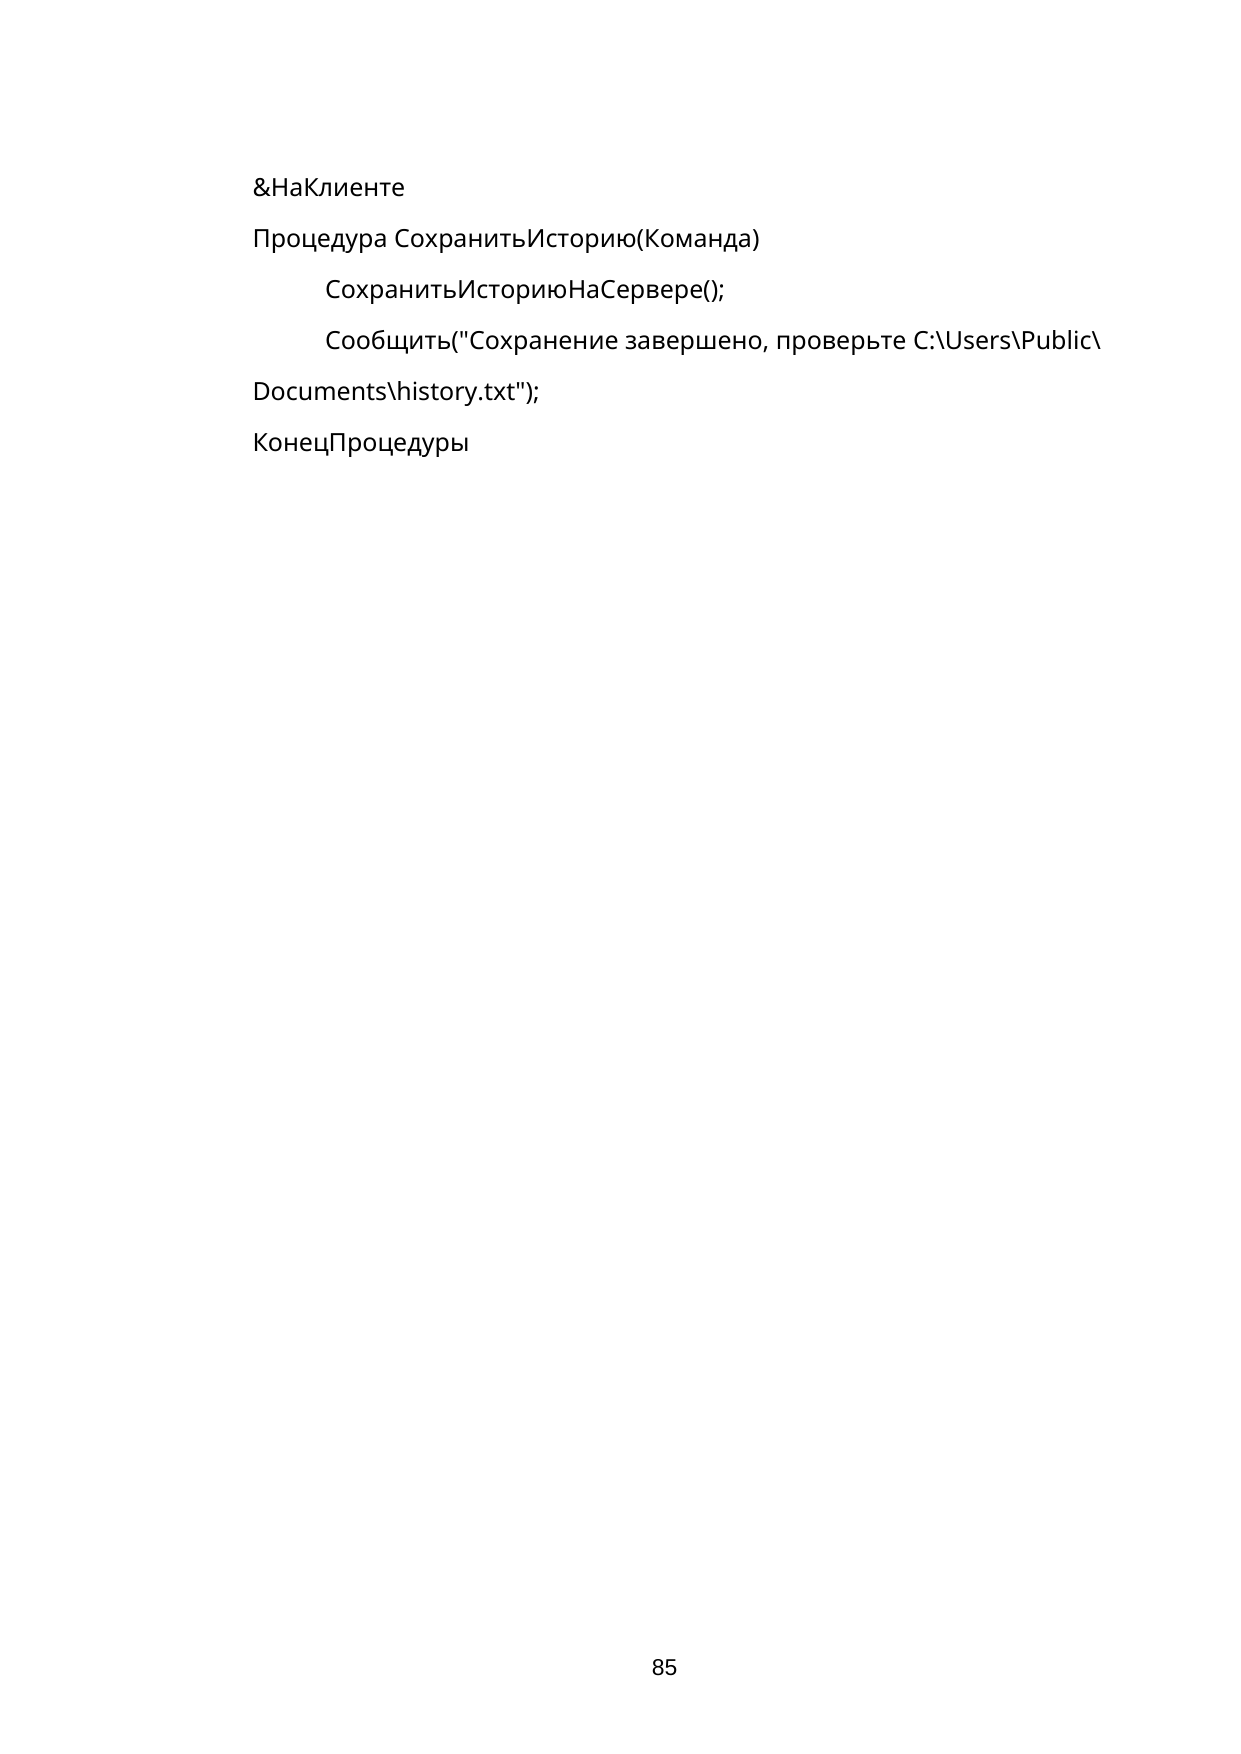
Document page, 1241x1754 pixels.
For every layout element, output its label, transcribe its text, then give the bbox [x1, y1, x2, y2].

list Процедура СохранитьИсторию(Команда) [252, 220, 1152, 254]
list СохранитьИсториюНаСервере(); [252, 271, 1152, 305]
list &НаКлиенте [252, 169, 1152, 203]
list КонецПроцедуры [252, 424, 1152, 458]
list Сообщить("Сохранение завершено, проверьте C:\Users\Public\Documents\history.txt"); [252, 322, 1152, 407]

- - - - -

* EXERCISE AIM
The result should be the same data as above, line for line, with the pictures gone.

* EXERCISE OUTPUT
Document page, 1241x1754 pixels.
For every layout element, output its label, transcribe its text, then give the bbox [x1, y1, x2, y2].

list Процедура СохранитьИсторию(Команда) [252, 220, 1152, 254]
list СохранитьИсториюНаСервере(); [252, 271, 1152, 305]
list &НаКлиенте [252, 169, 1152, 203]
list КонецПроцедуры [252, 424, 1152, 458]
list Сообщить("Сохранение завершено, проверьте C:\Users\Public\Documents\history.txt"); [252, 322, 1152, 407]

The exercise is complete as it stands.